------ ENTRIES PROVIDED ------
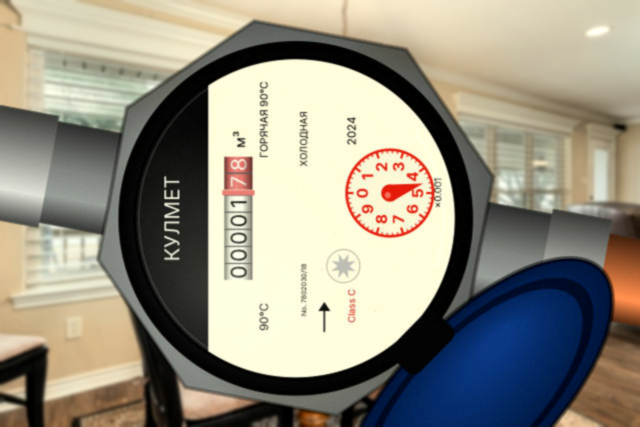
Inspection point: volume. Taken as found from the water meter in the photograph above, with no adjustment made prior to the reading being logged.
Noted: 1.784 m³
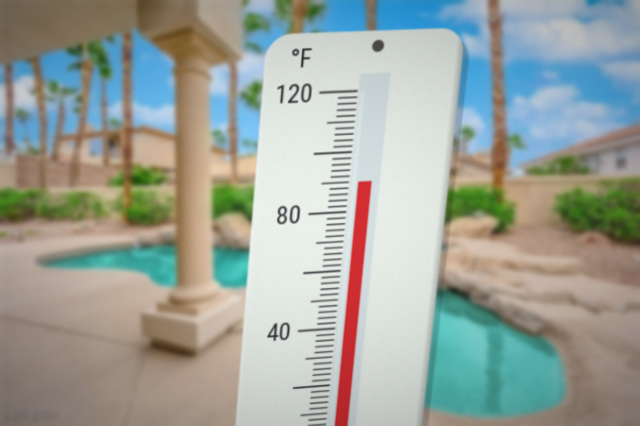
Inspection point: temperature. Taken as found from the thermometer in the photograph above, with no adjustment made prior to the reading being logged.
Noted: 90 °F
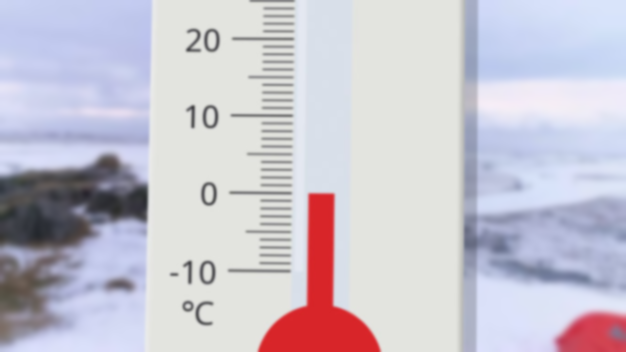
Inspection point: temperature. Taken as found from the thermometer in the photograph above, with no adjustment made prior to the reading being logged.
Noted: 0 °C
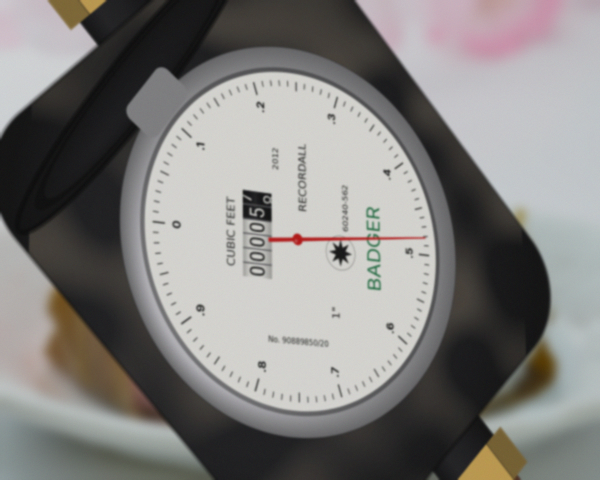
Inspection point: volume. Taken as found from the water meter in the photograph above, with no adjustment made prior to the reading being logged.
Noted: 57.48 ft³
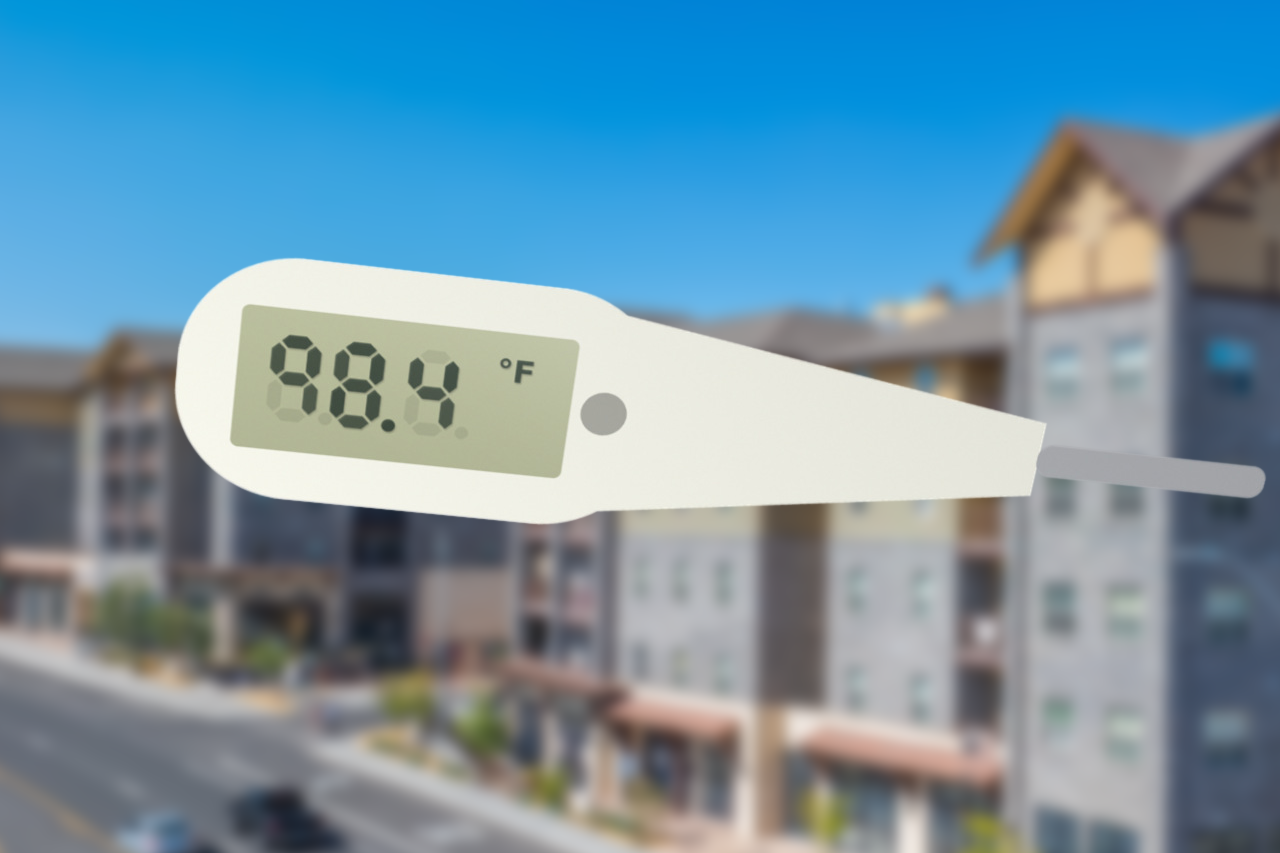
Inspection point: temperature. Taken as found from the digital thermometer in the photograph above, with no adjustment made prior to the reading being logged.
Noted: 98.4 °F
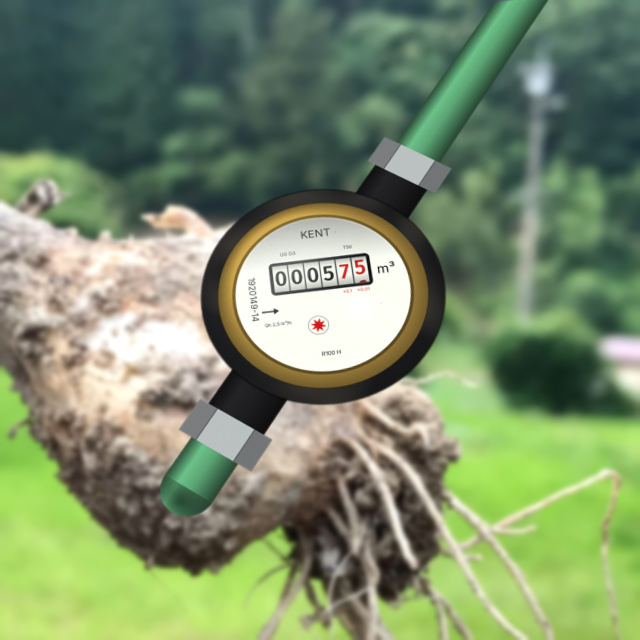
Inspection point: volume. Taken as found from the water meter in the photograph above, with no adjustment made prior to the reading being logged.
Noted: 5.75 m³
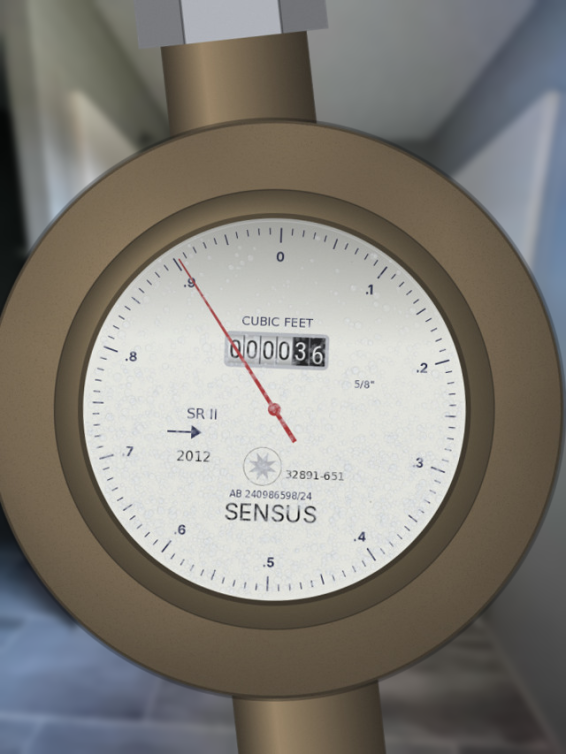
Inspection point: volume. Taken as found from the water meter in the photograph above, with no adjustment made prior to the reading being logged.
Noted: 35.90 ft³
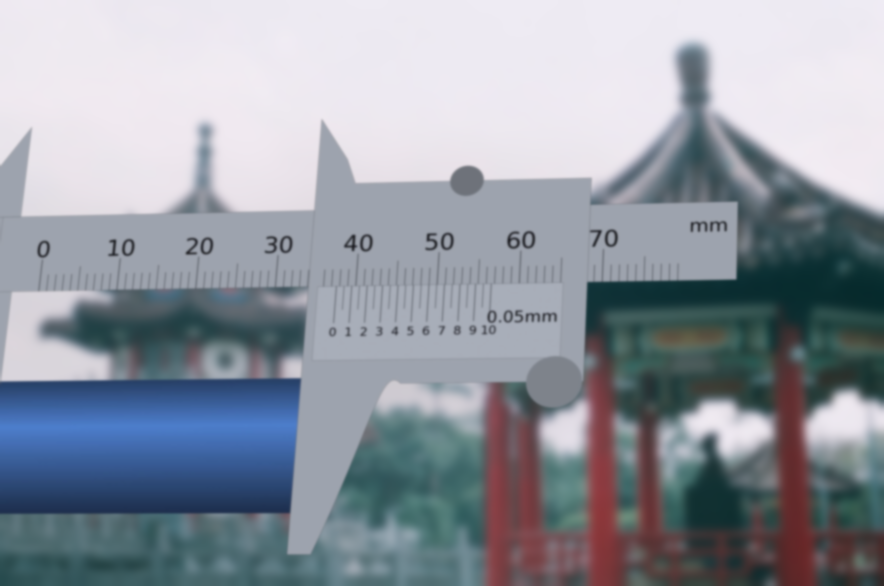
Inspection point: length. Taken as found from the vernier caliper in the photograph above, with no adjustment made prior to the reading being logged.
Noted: 37.6 mm
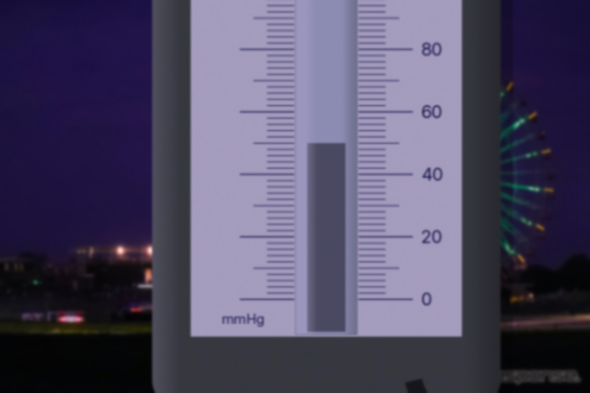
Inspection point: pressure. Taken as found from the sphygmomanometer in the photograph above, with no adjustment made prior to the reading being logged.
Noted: 50 mmHg
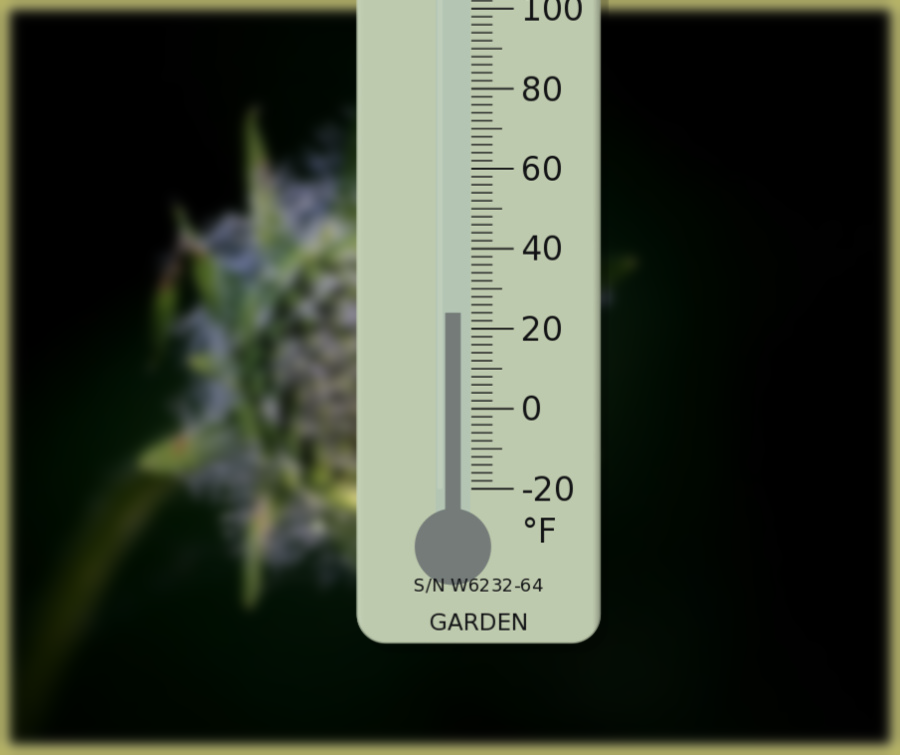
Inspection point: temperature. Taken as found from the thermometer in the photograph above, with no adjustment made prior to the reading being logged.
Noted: 24 °F
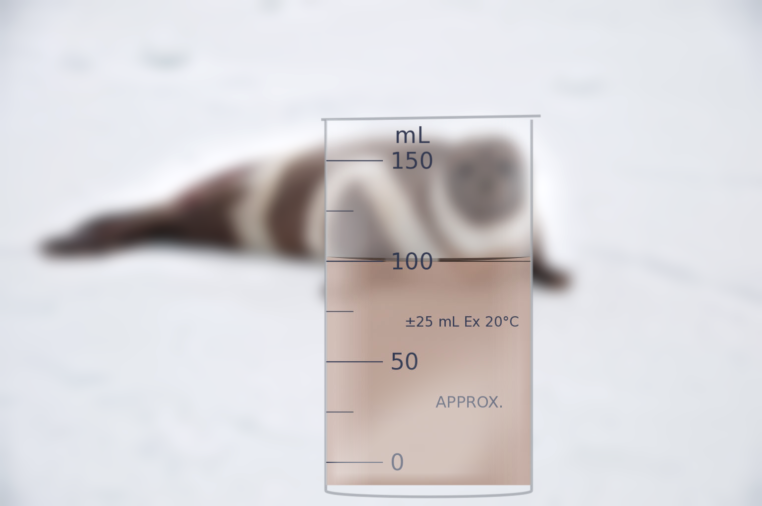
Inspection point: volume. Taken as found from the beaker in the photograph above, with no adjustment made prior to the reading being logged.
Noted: 100 mL
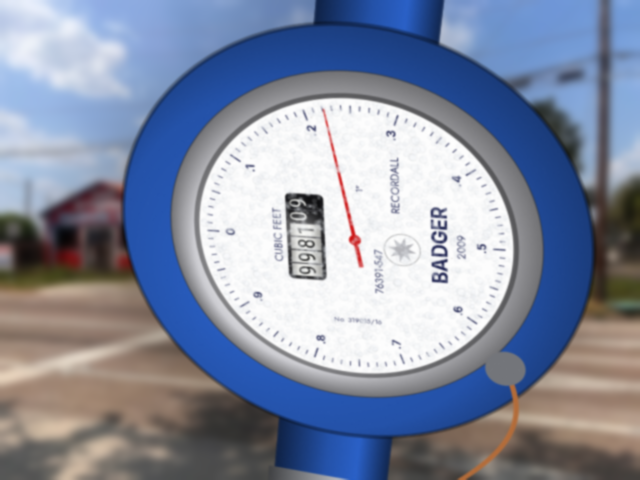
------
TASK BRIEF: Copy all of the records above word for word, omitting the pictures.

OUTPUT FOR THIS TASK:
Inspection point: volume. Taken as found from the water meter in the photograph above, with no adjustment made prior to the reading being logged.
Noted: 1.784 m³
Inspection point: temperature. Taken as found from the thermometer in the photograph above, with no adjustment made prior to the reading being logged.
Noted: 90 °F
Inspection point: temperature. Taken as found from the thermometer in the photograph above, with no adjustment made prior to the reading being logged.
Noted: 0 °C
Inspection point: volume. Taken as found from the water meter in the photograph above, with no adjustment made prior to the reading being logged.
Noted: 57.48 ft³
Inspection point: temperature. Taken as found from the digital thermometer in the photograph above, with no adjustment made prior to the reading being logged.
Noted: 98.4 °F
Inspection point: volume. Taken as found from the water meter in the photograph above, with no adjustment made prior to the reading being logged.
Noted: 5.75 m³
Inspection point: volume. Taken as found from the water meter in the photograph above, with no adjustment made prior to the reading being logged.
Noted: 35.90 ft³
Inspection point: length. Taken as found from the vernier caliper in the photograph above, with no adjustment made prior to the reading being logged.
Noted: 37.6 mm
Inspection point: pressure. Taken as found from the sphygmomanometer in the photograph above, with no adjustment made prior to the reading being logged.
Noted: 50 mmHg
Inspection point: temperature. Taken as found from the thermometer in the photograph above, with no adjustment made prior to the reading being logged.
Noted: 24 °F
Inspection point: volume. Taken as found from the beaker in the photograph above, with no adjustment made prior to the reading being logged.
Noted: 100 mL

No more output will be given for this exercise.